I see the political landscape much differently. For one thing, I’ve seen no evidence to suggest Americans want policymakers to stop having so many successes. This came up a bit last year — many pundits insisted that President Obama was doing “too much, too fast” — but it was never borne out by the polls. I tend to think the electorate will be more impressed by Democratic successes than by relative inaction over the six months preceding the midterm elections.
Put it this way: when was the last time a party was punished by voters for successfully passing too much of its policy agenda, and fulfilling too many of its campaign promises?
For another, to characterize the climate/energy bill as “effectively guaranteeing higher energy prices” isn’t entirely fair — with various incentives and tax credits, most consumers wouldn’t see a price increase, and many would actually see their energy bills drop.
But perhaps most importantly, I think Klein underestimates what the lawmaking process will be like in 2011 and 2012. He wants to see bills on climate and immigration pass — and so do I — but Klein seems to believe policymakers can just pick this up again in the next Congress.

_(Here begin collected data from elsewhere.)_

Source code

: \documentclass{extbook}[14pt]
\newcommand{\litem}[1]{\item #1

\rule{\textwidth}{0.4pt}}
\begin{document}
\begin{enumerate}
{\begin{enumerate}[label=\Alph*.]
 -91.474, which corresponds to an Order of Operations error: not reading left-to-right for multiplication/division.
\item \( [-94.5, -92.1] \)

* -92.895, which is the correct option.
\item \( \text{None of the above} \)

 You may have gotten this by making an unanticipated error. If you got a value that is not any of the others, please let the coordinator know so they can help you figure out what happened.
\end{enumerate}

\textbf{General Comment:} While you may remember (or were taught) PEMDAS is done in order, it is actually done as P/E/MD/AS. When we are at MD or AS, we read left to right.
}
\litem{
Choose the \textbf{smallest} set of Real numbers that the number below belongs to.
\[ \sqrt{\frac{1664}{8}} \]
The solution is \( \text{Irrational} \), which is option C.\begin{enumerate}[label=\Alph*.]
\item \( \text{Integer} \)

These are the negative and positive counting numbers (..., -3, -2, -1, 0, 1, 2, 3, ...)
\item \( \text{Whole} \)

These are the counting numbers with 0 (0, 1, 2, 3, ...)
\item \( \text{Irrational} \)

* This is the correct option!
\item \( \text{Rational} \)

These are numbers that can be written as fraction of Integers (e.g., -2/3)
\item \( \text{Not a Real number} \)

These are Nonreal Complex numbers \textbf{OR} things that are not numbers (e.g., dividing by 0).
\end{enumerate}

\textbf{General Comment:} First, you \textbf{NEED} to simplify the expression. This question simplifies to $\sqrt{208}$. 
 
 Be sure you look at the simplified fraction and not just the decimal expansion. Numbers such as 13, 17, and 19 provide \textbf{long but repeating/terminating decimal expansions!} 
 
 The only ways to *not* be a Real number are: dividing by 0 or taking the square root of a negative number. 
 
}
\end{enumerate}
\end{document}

That’s almost certainly not the case. In the Senate, the Democratic majority is poised to shrink quite a bit, making it nearly impossible to overcome Republican filibusters. In the House, the Democratic majority may very well disappear entirely, and a GOP-led House will immediately ignore every policy request made by the administration.
It’s why I think Klein has it backwards — those who want to see progress on climate and immigration have to act quickly, because this is likely the last chance policymakers will have on either effort for quite a while.